MATERIAL FOR THIS TASK
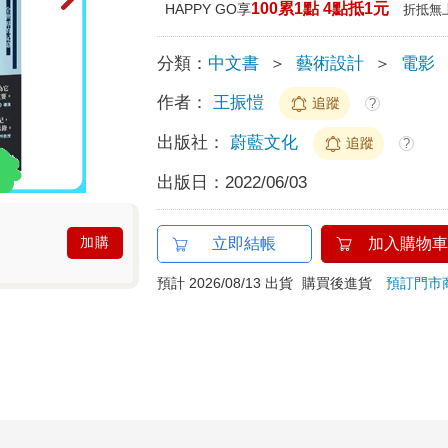
100累1點 4點抵1元
HAPPY GO享
折抵無
分類：
中文書
＞
藝術設計
＞
電影
作者：
王振愷
追蹤
?
出版社：
蔚藍文化
追蹤
?
出版日：
2022/06/03
加購
立即結帳
加入購物車
預計 2026/08/13 出貨
購買後進貨
預訂門市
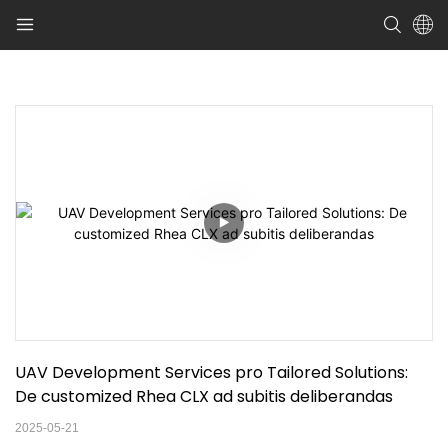
UAV Development Services pro Tailored Solutions: 
De customized Rhea CLX ad subitis deliberandas
2025-05-21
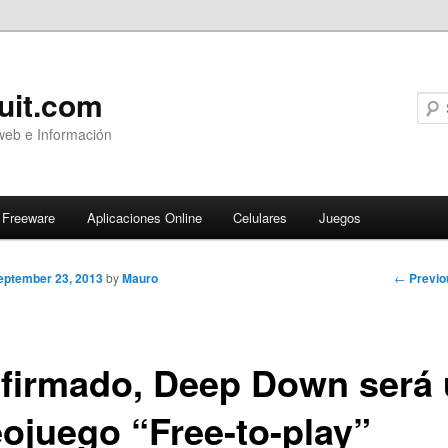
uit.com
web e Información
Freeware
Aplicaciones Online
Celulares
Juegos
Post
←
Previo
eptember 23, 2013
by
Mauro
navigati
firmado, Deep Down será
eojuego “Free-to-play”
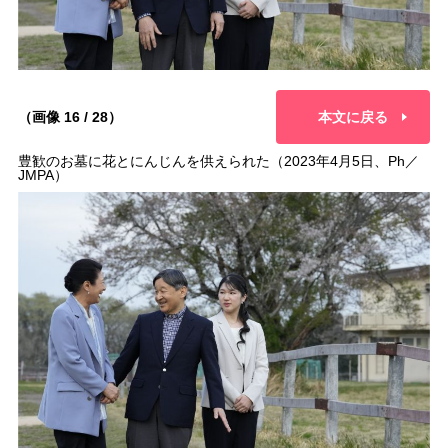
（画像 16 / 28）
本文に戻る
豊歓のお墓に花とにんじんを供えられた（2023年4月5日、Ph／
JMPA）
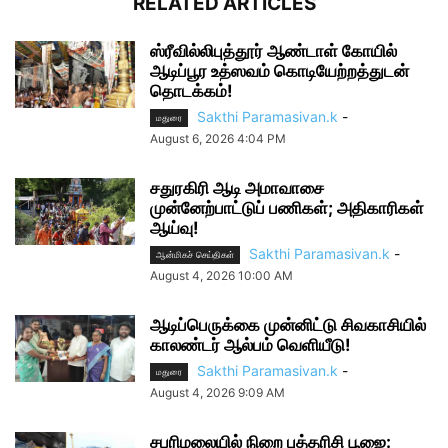
RELATED ARTICLES
ஸ்ரீவில்லிபுத்தூர் ஆண்டாள் கோயில்
ஆடிப்பூர உத்ஸவம் கொடியேற்றத்துடன்
தொடக்கம்!
Sakthi Paramasivan.k
-
மதுரை
August 6, 2026 4:04 PM
சதுரகிரி ஆடி அமாவாசை
முன்னேற்பாட்டுப் பணிகள்; அதிகாரிகள்
ஆய்வு!
Sakthi Paramasivan.k
-
ஆன்மிகச் செய்திகள்
August 4, 2026 10:00 AM
ஆடிப்பெருக்கை முன்னிட்டு சிவகாசியில்
காலண்டர் ஆல்பம் வெளியீடு!
Sakthi Paramasivan.k
-
மதுரை
August 4, 2026 9:09 AM
சபரிமலையில் நிறை புத்தரிசி பூஜை:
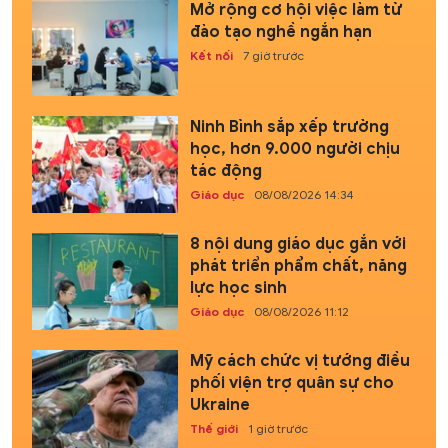
Mở rộng cơ hội việc làm từ
đào tạo nghề ngắn hạn
Kết nối
7 giờ trước
Ninh Bình sắp xếp trường
học, hơn 9.000 người chịu
tác động
Giáo dục
08/08/2026 14:34
8 nội dung giáo dục gắn với
phát triển phẩm chất, năng
lực học sinh
Giáo dục
08/08/2026 11:12
Mỹ cách chức vị tướng điều
phối viện trợ quân sự cho
Ukraine
Thế giới
1 giờ trước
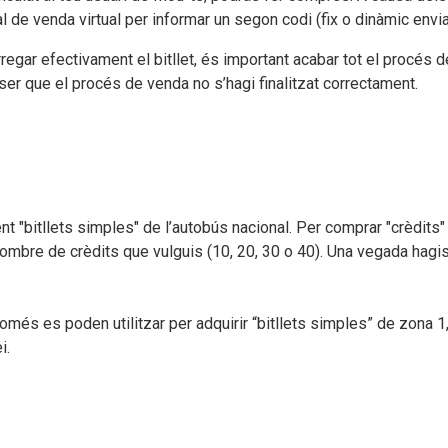
l de venda virtual per informar un segon codi (fix o dinàmic envia
egar efectivament el bitllet, és important acabar tot el procés de
otser que el procés de venda no s’hagi finalitzat correctament.
t "bitllets simples" de l’autobús nacional. Per comprar "crèdits" 
nombre de crèdits que vulguis (10, 20, 30 o 40). Una vegada hagis
més es poden utilitzar per adquirir “bitllets simples” de zona 1,
i.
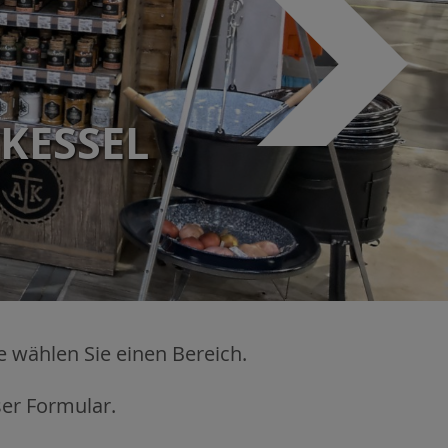
KESSEL
ÖR
e wählen Sie einen Bereich.
ser Formular.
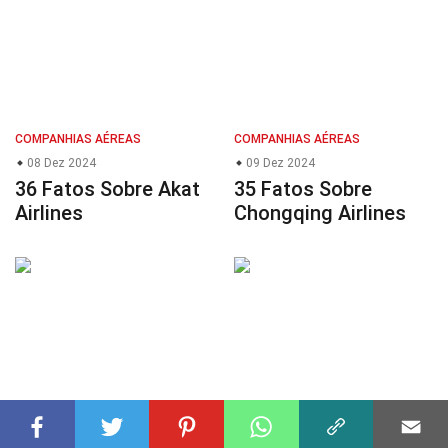
COMPANHIAS AÉREAS
COMPANHIAS AÉREAS
08 Dez 2024
09 Dez 2024
36 Fatos Sobre Akat
35 Fatos Sobre
Airlines
Chongqing Airlines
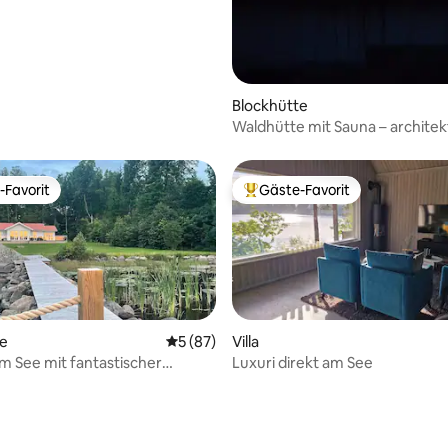
Blockhütte
Waldhütte mit Sauna – archite
Design
-Favorit
Gäste-Favorit
r Gäste-Favorit.
Beliebter Gäste-Favorit.
te
Durchschnittliche Bewertung: 5 von 5, 
5 (87)
Villa
 See mit fantastischer
Luxuri direkt am See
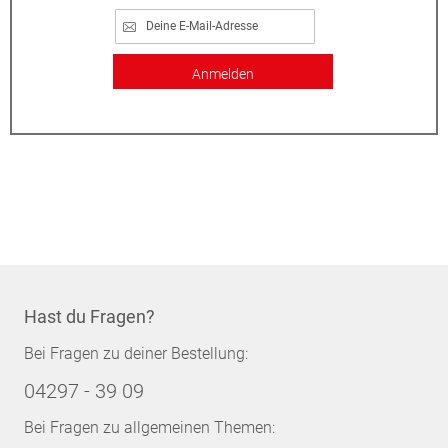
Anmelden
Hast du Fragen?
Bei Fragen zu deiner Bestellung:
04297 - 39 09
Bei Fragen zu allgemeinen Themen:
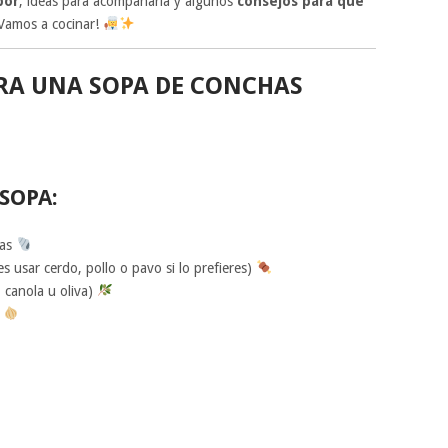
bor
, ideas para acompañarla y algunos
consejos para que
¡Vamos a cocinar!
RA UNA SOPA DE CONCHAS
SOPA:
has
 usar cerdo, pollo o pavo si lo prefieres)
 canola u oliva)
e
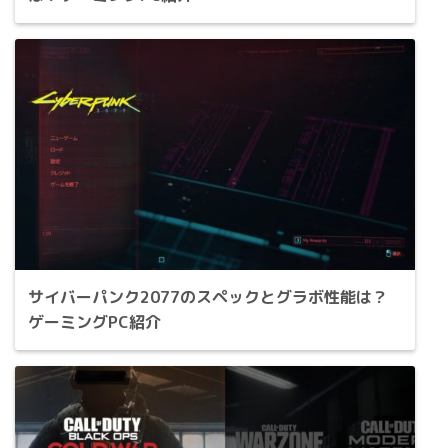
サイバーパンク2077のスペックとグラボ性能は？
ゲーミングPC紹介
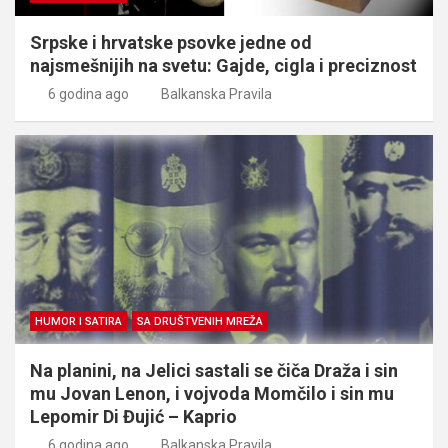
Srpske i hrvatske psovke jedne od
najsmešnijih na svetu: Gajde, cigla i preciznost
6 godina ago
Balkanska Pravila
HUMOR I SATIRA
SA DRUŠTVENIH MREŽA
Na planini, na Jelici sastali se čiča Draža i sin
mu Jovan Lenon, i vojvoda Momčilo i sin mu
Lepomir Di Đujić – Kaprio
6 godina ago
Balkanska Pravila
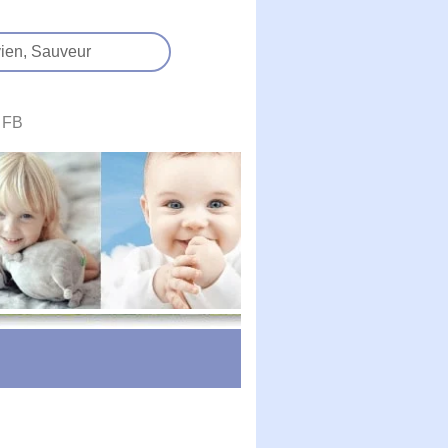
ien,
Sauveur
FB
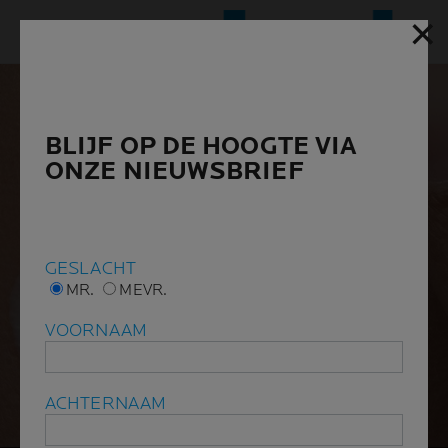
✕
✕
BLIJF OP DE HOOGTE VIA
BLIJF OP DE HOOGTE VIA
ONZE NIEUWSBRIEF
ONZE NIEUWSBRIEF
GESLACHT
GESLACHT
MR.
MR.
MEVR.
MEVR.
VOORNAAM
VOORNAAM
ACHTERNAAM
ACHTERNAAM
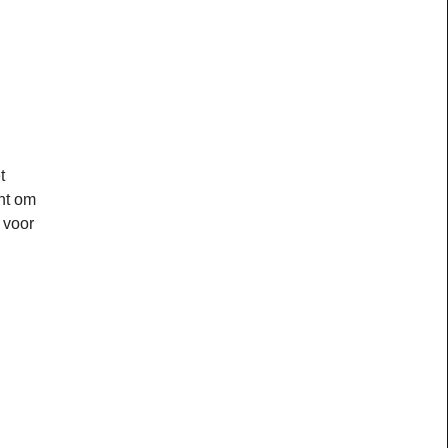
t
ht om
 voor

DIRECTIVE
Within the listing above, extract exactly the lines that run from the one containing "ஆடிப்பூர உத்ஸவம் கொடியேற்றத்துடன்" through the one containing "l de venda virtual", excluding any pictures.

EXERCISE OUTPUT
ஆடிப்பூர உத்ஸவம் கொடியேற்றத்துடன்
தொடக்கம்!
Sakthi Paramasivan.k
-
மதுரை
August 6, 2026 4:04 PM
சதுரகிரி ஆடி அமாவாசை
முன்னேற்பாட்டுப் பணிகள்; அதிகாரிகள்
ஆய்வு!
Sakthi Paramasivan.k
-
ஆன்மிகச் செய்திகள்
August 4, 2026 10:00 AM
ஆடிப்பெருக்கை முன்னிட்டு சிவகாசியில்
காலண்டர் ஆல்பம் வெளியீடு!
Sakthi Paramasivan.k
-
மதுரை
August 4, 2026 9:09 AM
சபரிமலையில் நிறை புத்தரிசி பூஜை:
Mở rộng cơ hội việc làm từ
đào tạo nghề ngắn hạn
Kết nối
7 giờ trước
Ninh Bình sắp xếp trường
học, hơn 9.000 người chịu
tác động
Giáo dục
08/08/2026 14:34
8 nội dung giáo dục gắn với
phát triển phẩm chất, năng
lực học sinh
Giáo dục
08/08/2026 11:12
Mỹ cách chức vị tướng điều
phối viện trợ quân sự cho
Ukraine
Thế giới
1 giờ trước
l de venda virtual per informar un segon codi (fix o dinàmic envia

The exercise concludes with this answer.